YOUR ASSIGNMENT:
Quote the text of every item below word for word, without the pictures.

RECORDED DATA:

Segment Open

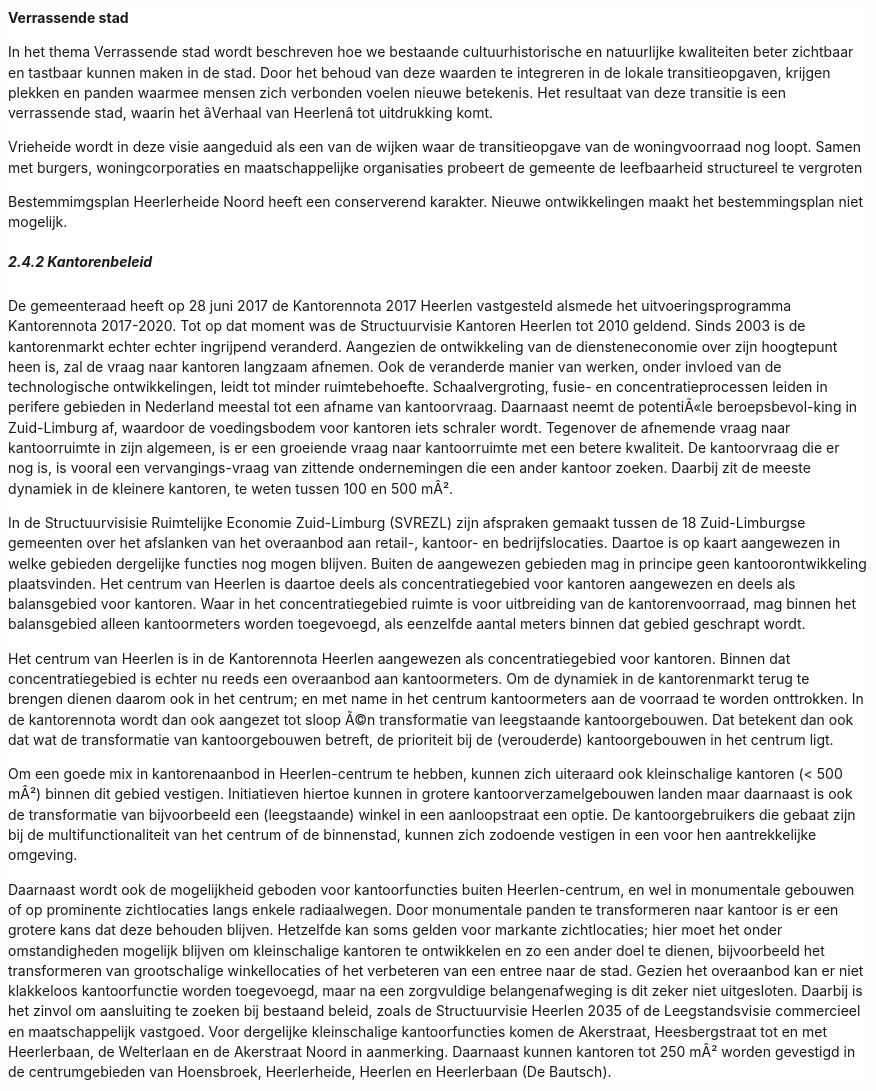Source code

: **Verrassende stad**

In het thema Verrassende stad wordt beschreven hoe we bestaande cultuurhistorische en natuurlijke kwaliteiten beter zichtbaar en tastbaar kunnen maken in de stad. Door het behoud van deze waarden te integreren in de lokale transitieopgaven, krijgen plekken en panden waarmee mensen zich verbonden voelen nieuwe betekenis. Het resultaat van deze transitie is een verrassende stad, waarin het âVerhaal van Heerlenâ tot uitdrukking komt.

Vrieheide wordt in deze visie aangeduid als een van de wijken waar de transitieopgave van de woningvoorraad nog loopt. Samen met burgers, woningcorporaties en maatschappelijke organisaties probeert de gemeente de leefbaarheid structureel te vergroten

Bestemmimgsplan Heerlerheide Noord heeft een conserverend karakter. Nieuwe ontwikkelingen maakt het bestemmingsplan niet mogelijk.

##### 2\.4\.2 Kantorenbeleid

De gemeenteraad heeft op 28 juni 2017 de Kantorennota 2017 Heerlen vastgesteld alsmede het uitvoeringsprogramma Kantorennota 2017\-2020\. Tot op dat moment was de Structuurvisie Kantoren Heerlen tot 2010 geldend. Sinds 2003 is de kantorenmarkt echter echter ingrijpend veranderd. Aangezien de ontwikkeling van de diensteneconomie over zijn hoogtepunt heen is, zal de vraag naar kantoren langzaam afnemen. Ook de veranderde manier van werken, onder invloed van de technologische ontwikkelingen, leidt tot minder ruimtebehoefte. Schaalvergroting, fusie\- en concentratieprocessen leiden in perifere gebieden in Nederland meestal tot een afname van kantoorvraag. Daarnaast neemt de potentiÃ«le beroepsbevol\-king in Zuid\-Limburg af, waardoor de voedingsbodem voor kantoren iets schraler wordt. Tegenover de afnemende vraag naar kantoorruimte in zijn algemeen, is er een groeiende vraag naar kantoorruimte met een betere kwaliteit. De kantoorvraag die er nog is, is vooral een vervangings\-vraag van zittende ondernemingen die een ander kantoor zoeken. Daarbij zit de meeste dynamiek in de kleinere kantoren, te weten tussen 100 en 500 mÂ².

In de Structuurvisisie Ruimtelijke Economie Zuid\-Limburg (SVREZL) zijn afspraken gemaakt tussen de 18 Zuid\-Limburgse gemeenten over het afslanken van het overaanbod aan retail\-, kantoor\- en bedrijfslocaties. Daartoe is op kaart aangewezen in welke gebieden dergelijke functies nog mogen blijven. Buiten de aangewezen gebieden mag in principe geen kantoorontwikkeling plaatsvinden. Het centrum van Heerlen is daartoe deels als concentratiegebied voor kantoren aangewezen en deels als balansgebied voor kantoren. Waar in het concentratiegebied ruimte is voor uitbreiding van de kantorenvoorraad, mag binnen het balansgebied alleen kantoormeters worden toegevoegd, als eenzelfde aantal meters binnen dat gebied geschrapt wordt.

Het centrum van Heerlen is in de Kantorennota Heerlen aangewezen als concentratiegebied voor kantoren. Binnen dat concentratiegebied is echter nu reeds een overaanbod aan kantoormeters. Om de dynamiek in de kantorenmarkt terug te brengen dienen daarom ook in het centrum; en met name in het centrum kantoormeters aan de voorraad te worden onttrokken. In de kantorennota wordt dan ook aangezet tot sloop Ã©n transformatie van leegstaande kantoorgebouwen. Dat betekent dan ook dat wat de transformatie van kantoorgebouwen betreft, de prioriteit bij de (verouderde) kantoorgebouwen in het centrum ligt.

Om een goede mix in kantorenaanbod in Heerlen\-centrum te hebben, kunnen zich uiteraard ook kleinschalige kantoren (\< 500 mÂ²) binnen dit gebied vestigen. Initiatieven hiertoe kunnen in grotere kantoorverzamelgebouwen landen maar daarnaast is ook de transformatie van bijvoorbeeld een (leegstaande) winkel in een aanloopstraat een optie. De kantoorgebruikers die gebaat zijn bij de multifunctionaliteit van het centrum of de binnenstad, kunnen zich zodoende vestigen in een voor hen aantrekkelijke omgeving.

Daarnaast wordt ook de mogelijkheid geboden voor kantoorfuncties buiten Heerlen\-centrum, en wel in monumentale gebouwen of op prominente zichtlocaties langs enkele radiaalwegen. Door monumentale panden te transformeren naar kantoor is er een grotere kans dat deze behouden blijven. Hetzelfde kan soms gelden voor markante zichtlocaties; hier moet het onder omstandigheden mogelijk blijven om kleinschalige kantoren te ontwikkelen en zo een ander doel te dienen, bijvoorbeeld het transformeren van grootschalige winkellocaties of het verbeteren van een entree naar de stad. Gezien het overaanbod kan er niet klakkeloos kantoorfunctie worden toegevoegd, maar na een zorgvuldige belangenafweging is dit zeker niet uitgesloten. Daarbij is het zinvol om aansluiting te zoeken bij bestaand beleid, zoals de Structuurvisie Heerlen 2035 of de Leegstandsvisie commercieel en maatschappelijk vastgoed. Voor dergelijke kleinschalige kantoorfuncties komen de Akerstraat, Heesbergstraat tot en met Heerlerbaan, de Welterlaan en de Akerstraat Noord in aanmerking. Daarnaast kunnen kantoren tot 250 mÂ² worden gevestigd in de centrumgebieden van Hoensbroek, Heerlerheide, Heerlen en Heerlerbaan (De Bautsch).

Segment Closed

SOLUTION TO THIS TASK:
Source code

: **Verrassende stad**

In het thema Verrassende stad wordt beschreven hoe we bestaande cultuurhistorische en natuurlijke kwaliteiten beter zichtbaar en tastbaar kunnen maken in de stad. Door het behoud van deze waarden te integreren in de lokale transitieopgaven, krijgen plekken en panden waarmee mensen zich verbonden voelen nieuwe betekenis. Het resultaat van deze transitie is een verrassende stad, waarin het âVerhaal van Heerlenâ tot uitdrukking komt.

Vrieheide wordt in deze visie aangeduid als een van de wijken waar de transitieopgave van de woningvoorraad nog loopt. Samen met burgers, woningcorporaties en maatschappelijke organisaties probeert de gemeente de leefbaarheid structureel te vergroten

Bestemmimgsplan Heerlerheide Noord heeft een conserverend karakter. Nieuwe ontwikkelingen maakt het bestemmingsplan niet mogelijk.

##### 2\.4\.2 Kantorenbeleid

De gemeenteraad heeft op 28 juni 2017 de Kantorennota 2017 Heerlen vastgesteld alsmede het uitvoeringsprogramma Kantorennota 2017\-2020\. Tot op dat moment was de Structuurvisie Kantoren Heerlen tot 2010 geldend. Sinds 2003 is de kantorenmarkt echter echter ingrijpend veranderd. Aangezien de ontwikkeling van de diensteneconomie over zijn hoogtepunt heen is, zal de vraag naar kantoren langzaam afnemen. Ook de veranderde manier van werken, onder invloed van de technologische ontwikkelingen, leidt tot minder ruimtebehoefte. Schaalvergroting, fusie\- en concentratieprocessen leiden in perifere gebieden in Nederland meestal tot een afname van kantoorvraag. Daarnaast neemt de potentiÃ«le beroepsbevol\-king in Zuid\-Limburg af, waardoor de voedingsbodem voor kantoren iets schraler wordt. Tegenover de afnemende vraag naar kantoorruimte in zijn algemeen, is er een groeiende vraag naar kantoorruimte met een betere kwaliteit. De kantoorvraag die er nog is, is vooral een vervangings\-vraag van zittende ondernemingen die een ander kantoor zoeken. Daarbij zit de meeste dynamiek in de kleinere kantoren, te weten tussen 100 en 500 mÂ².

In de Structuurvisisie Ruimtelijke Economie Zuid\-Limburg (SVREZL) zijn afspraken gemaakt tussen de 18 Zuid\-Limburgse gemeenten over het afslanken van het overaanbod aan retail\-, kantoor\- en bedrijfslocaties. Daartoe is op kaart aangewezen in welke gebieden dergelijke functies nog mogen blijven. Buiten de aangewezen gebieden mag in principe geen kantoorontwikkeling plaatsvinden. Het centrum van Heerlen is daartoe deels als concentratiegebied voor kantoren aangewezen en deels als balansgebied voor kantoren. Waar in het concentratiegebied ruimte is voor uitbreiding van de kantorenvoorraad, mag binnen het balansgebied alleen kantoormeters worden toegevoegd, als eenzelfde aantal meters binnen dat gebied geschrapt wordt.

Het centrum van Heerlen is in de Kantorennota Heerlen aangewezen als concentratiegebied voor kantoren. Binnen dat concentratiegebied is echter nu reeds een overaanbod aan kantoormeters. Om de dynamiek in de kantorenmarkt terug te brengen dienen daarom ook in het centrum; en met name in het centrum kantoormeters aan de voorraad te worden onttrokken. In de kantorennota wordt dan ook aangezet tot sloop Ã©n transformatie van leegstaande kantoorgebouwen. Dat betekent dan ook dat wat de transformatie van kantoorgebouwen betreft, de prioriteit bij de (verouderde) kantoorgebouwen in het centrum ligt.

Om een goede mix in kantorenaanbod in Heerlen\-centrum te hebben, kunnen zich uiteraard ook kleinschalige kantoren (\< 500 mÂ²) binnen dit gebied vestigen. Initiatieven hiertoe kunnen in grotere kantoorverzamelgebouwen landen maar daarnaast is ook de transformatie van bijvoorbeeld een (leegstaande) winkel in een aanloopstraat een optie. De kantoorgebruikers die gebaat zijn bij de multifunctionaliteit van het centrum of de binnenstad, kunnen zich zodoende vestigen in een voor hen aantrekkelijke omgeving.

Daarnaast wordt ook de mogelijkheid geboden voor kantoorfuncties buiten Heerlen\-centrum, en wel in monumentale gebouwen of op prominente zichtlocaties langs enkele radiaalwegen. Door monumentale panden te transformeren naar kantoor is er een grotere kans dat deze behouden blijven. Hetzelfde kan soms gelden voor markante zichtlocaties; hier moet het onder omstandigheden mogelijk blijven om kleinschalige kantoren te ontwikkelen en zo een ander doel te dienen, bijvoorbeeld het transformeren van grootschalige winkellocaties of het verbeteren van een entree naar de stad. Gezien het overaanbod kan er niet klakkeloos kantoorfunctie worden toegevoegd, maar na een zorgvuldige belangenafweging is dit zeker niet uitgesloten. Daarbij is het zinvol om aansluiting te zoeken bij bestaand beleid, zoals de Structuurvisie Heerlen 2035 of de Leegstandsvisie commercieel en maatschappelijk vastgoed. Voor dergelijke kleinschalige kantoorfuncties komen de Akerstraat, Heesbergstraat tot en met Heerlerbaan, de Welterlaan en de Akerstraat Noord in aanmerking. Daarnaast kunnen kantoren tot 250 mÂ² worden gevestigd in de centrumgebieden van Hoensbroek, Heerlerheide, Heerlen en Heerlerbaan (De Bautsch).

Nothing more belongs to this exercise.